Cable, Phone Companies Air Viewpoints

February 19, 2006

By Bloomberg, AP and Staff Reports

For consumers who yearn to see their monthly cable TV bills shrink, phone companies say they have just the answer: more competition.

They want Congress to make it easier for them to roll out their new video services that would compete with cable. The cable industry protests that such government assistance would create an unfair advantage for the phone companies and hurt consumers in poor communities.

Both sides on Wednesday took their arguments to Capitol Hill, where lawmakers are considering legislation to ease phone companies’ entry into subscription video services.
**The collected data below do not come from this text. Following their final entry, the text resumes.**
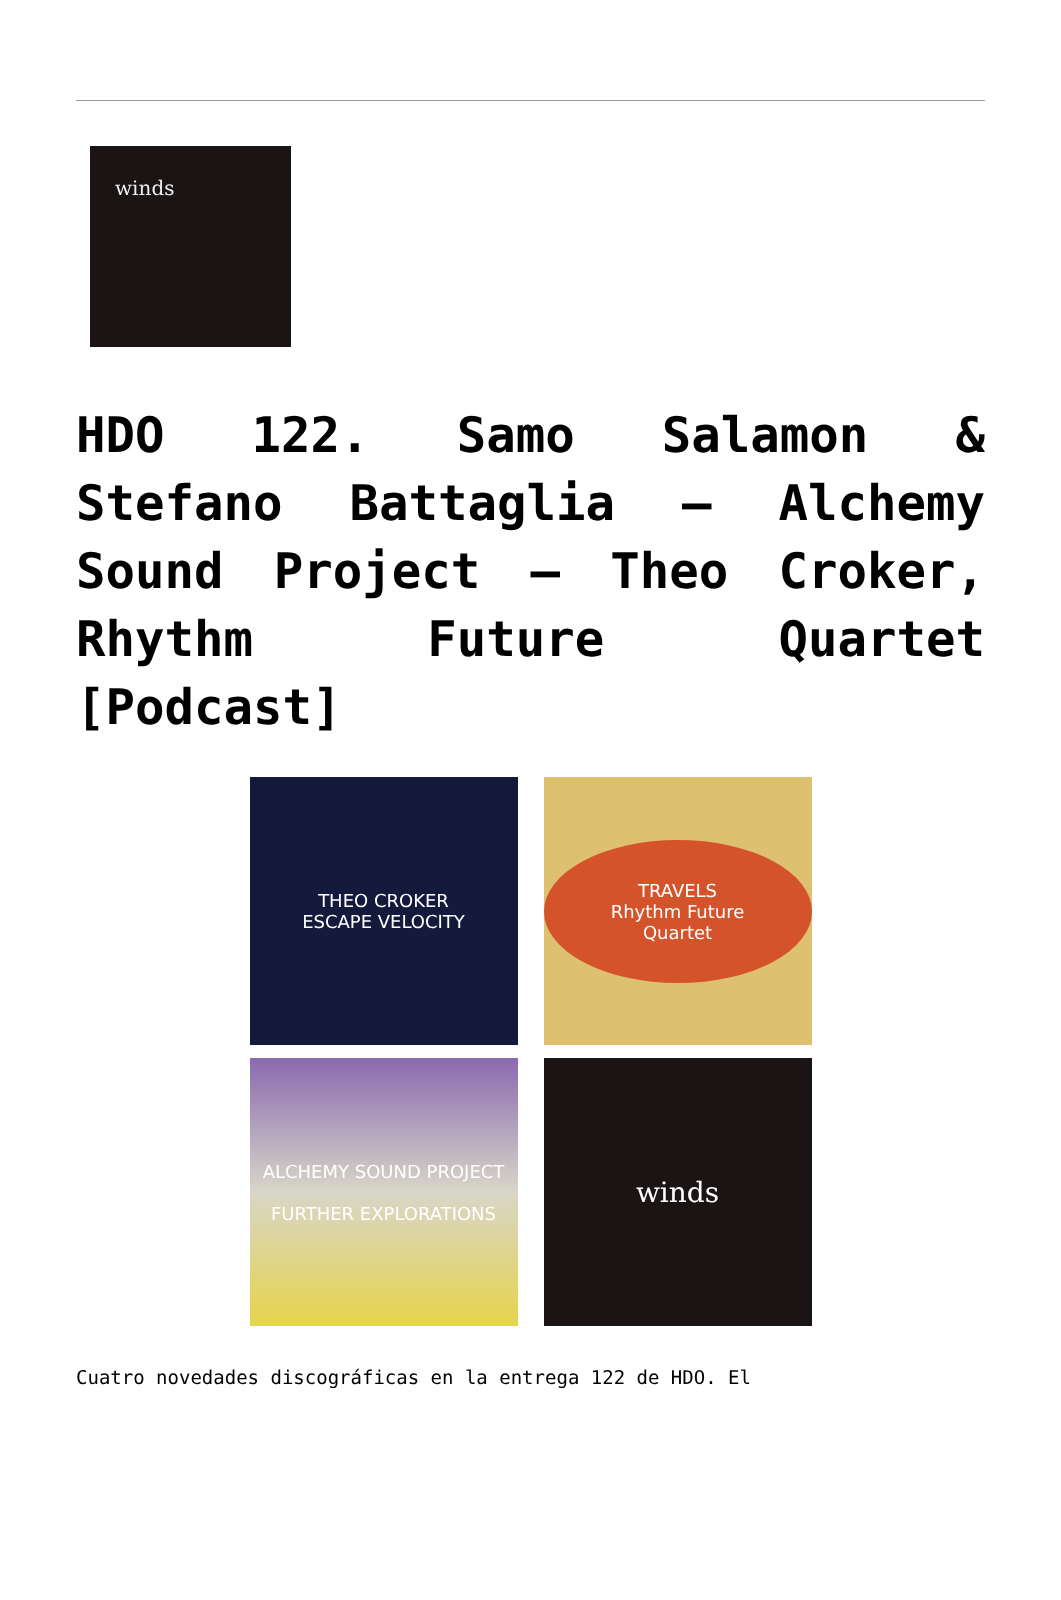winds
HDO 122. Samo Salamon & Stefano Battaglia – Alchemy Sound Project – Theo Croker, Rhythm Future Quartet [Podcast]
THEO CROKER
ESCAPE VELOCITY
TRAVELS
Rhythm Future Quartet
ALCHEMY SOUND PROJECT
FURTHER EXPLORATIONS
winds
Cuatro novedades discográficas en la entrega 122 de HDO. El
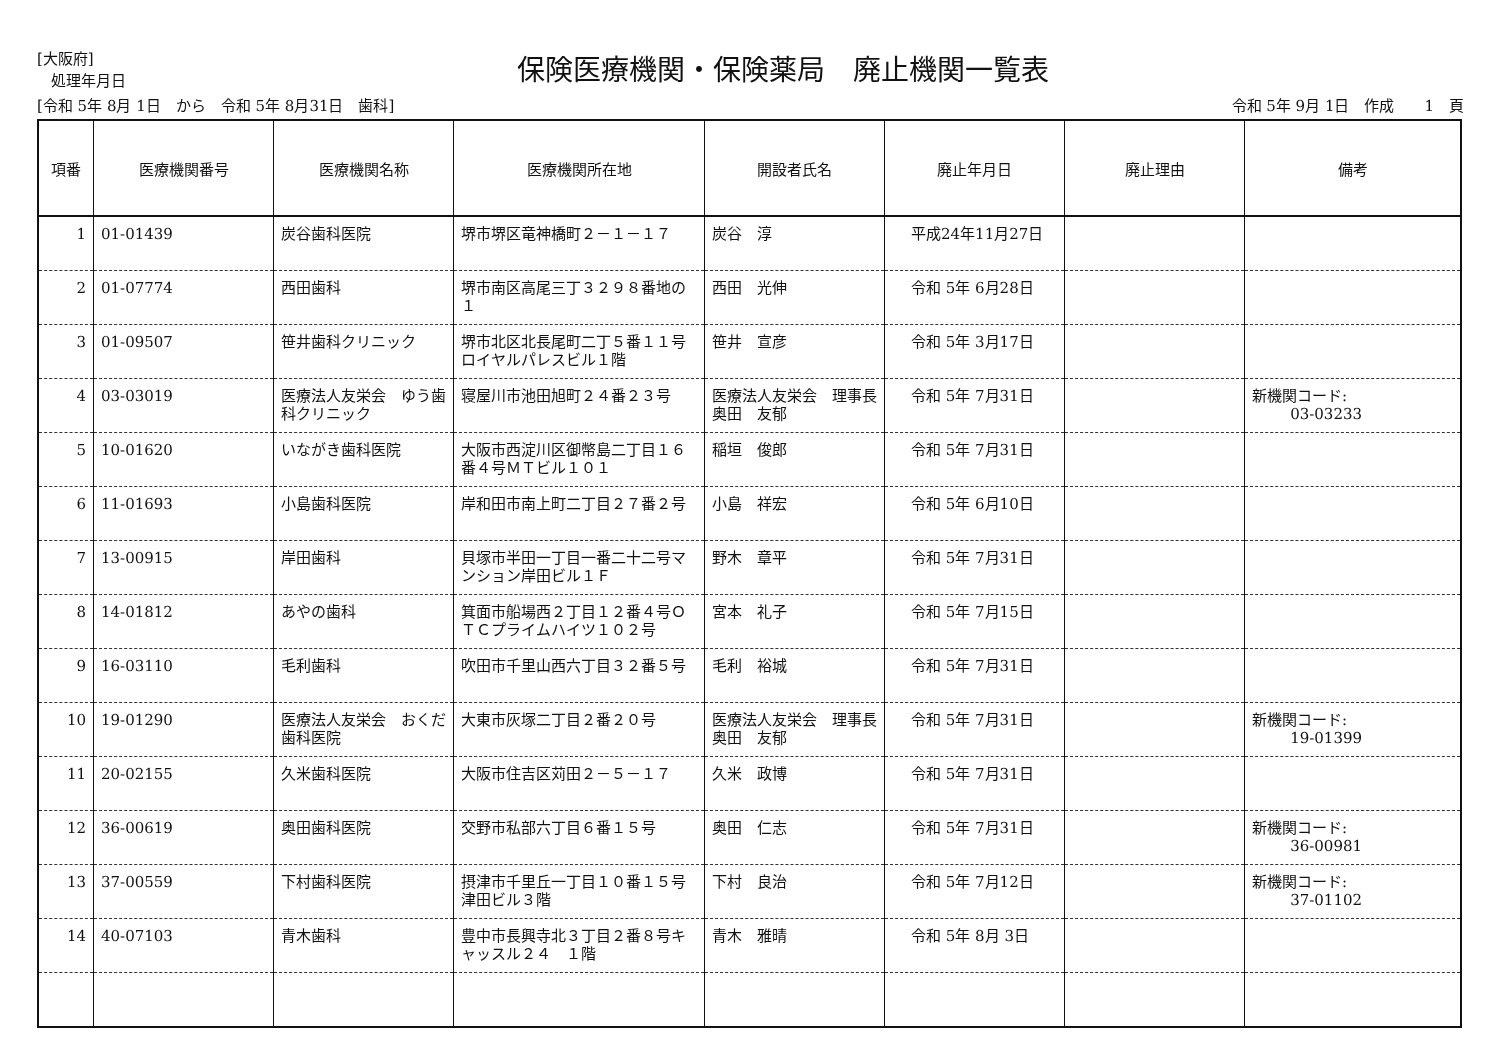[大阪府]
処理年月日
保険医療機関・保険薬局　廃止機関一覧表
[令和 5年 8月 1日　から　令和 5年 8月31日　歯科] 令和 5年 9月 1日　作成　　1　頁
| 項番 | 医療機関番号 | 医療機関名称 | 医療機関所在地 | 開設者氏名 | 廃止年月日 | 廃止理由 | 備考 |
| --- | --- | --- | --- | --- | --- | --- | --- |
| 1 | 01-01439 | 炭谷歯科医院 | 堺市堺区竜神橋町２－１－１７ | 炭谷 淳 | 平成24年11月27日 | | |
| 2 | 01-07774 | 西田歯科 | 堺市南区高尾三丁３２９８番地の１ | 西田 光伸 | 令和 5年 6月28日 | | |
| 3 | 01-09507 | 笹井歯科クリニック | 堺市北区北長尾町二丁５番１１号ロイヤルパレスビル１階 | 笹井 宣彦 | 令和 5年 3月17日 | | |
| 4 | 03-03019 | 医療法人友栄会 ゆう歯科クリニック | 寝屋川市池田旭町２４番２３号 | 医療法人友栄会 理事長 奥田 友郁 | 令和 5年 7月31日 | | 新機関コード: 03-03233 |
| 5 | 10-01620 | いながき歯科医院 | 大阪市西淀川区御幣島二丁目１６番４号ＭＴビル１０１ | 稲垣 俊郎 | 令和 5年 7月31日 | | |
| 6 | 11-01693 | 小島歯科医院 | 岸和田市南上町二丁目２７番２号 | 小島 祥宏 | 令和 5年 6月10日 | | |
| 7 | 13-00915 | 岸田歯科 | 貝塚市半田一丁目一番二十二号マンション岸田ビル１Ｆ | 野木 章平 | 令和 5年 7月31日 | | |
| 8 | 14-01812 | あやの歯科 | 箕面市船場西２丁目１２番４号ＯＴＣプライムハイツ１０２号 | 宮本 礼子 | 令和 5年 7月15日 | | |
| 9 | 16-03110 | 毛利歯科 | 吹田市千里山西六丁目３２番５号 | 毛利 裕城 | 令和 5年 7月31日 | | |
| 10 | 19-01290 | 医療法人友栄会 おくだ歯科医院 | 大東市灰塚二丁目２番２０号 | 医療法人友栄会 理事長 奥田 友郁 | 令和 5年 7月31日 | | 新機関コード: 19-01399 |
| 11 | 20-02155 | 久米歯科医院 | 大阪市住吉区苅田２－５－１７ | 久米 政博 | 令和 5年 7月31日 | | |
| 12 | 36-00619 | 奥田歯科医院 | 交野市私部六丁目６番１５号 | 奥田 仁志 | 令和 5年 7月31日 | | 新機関コード: 36-00981 |
| 13 | 37-00559 | 下村歯科医院 | 摂津市千里丘一丁目１０番１５号津田ビル３階 | 下村 良治 | 令和 5年 7月12日 | | 新機関コード: 37-01102 |
| 14 | 40-07103 | 青木歯科 | 豊中市長興寺北３丁目２番８号キャッスル２４ １階 | 青木 雅晴 | 令和 5年 8月 3日 | | |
Cable companies have long had to secure individual licenses, or franchises, from each of the thousands of cities and towns where they want to sell their service. But the phone companies, hoping to speed a process they say can take up to 18 months, are asking Congress and the states to intervene to eliminate those time- consuming requirements.

Phone giants like AT&T Inc. and Verizon say the current system is outdated and is choking competition.

“If we were somehow able to sign one franchise agreement every week of the year, it’s going to take us 30 years to complete this process,” Edward Whitacre, AT&T chairman and CEO, told the Senate Commerce Committee.

Cable companies dispute that the franchising process is a drag on competition. They accuse the Bell companies of trying to skirt rules that would bring service to all neighborhoods of a community, wealthy and poor alike — an accusation the Bells deny.

“It is not hard to get a franchise if you are a competitor. What’s hard to do is to go in and ask for a special deal,” Thomas Rutledge, chief operating officer of New York-based Cablevision Systems Corporation, told the committee.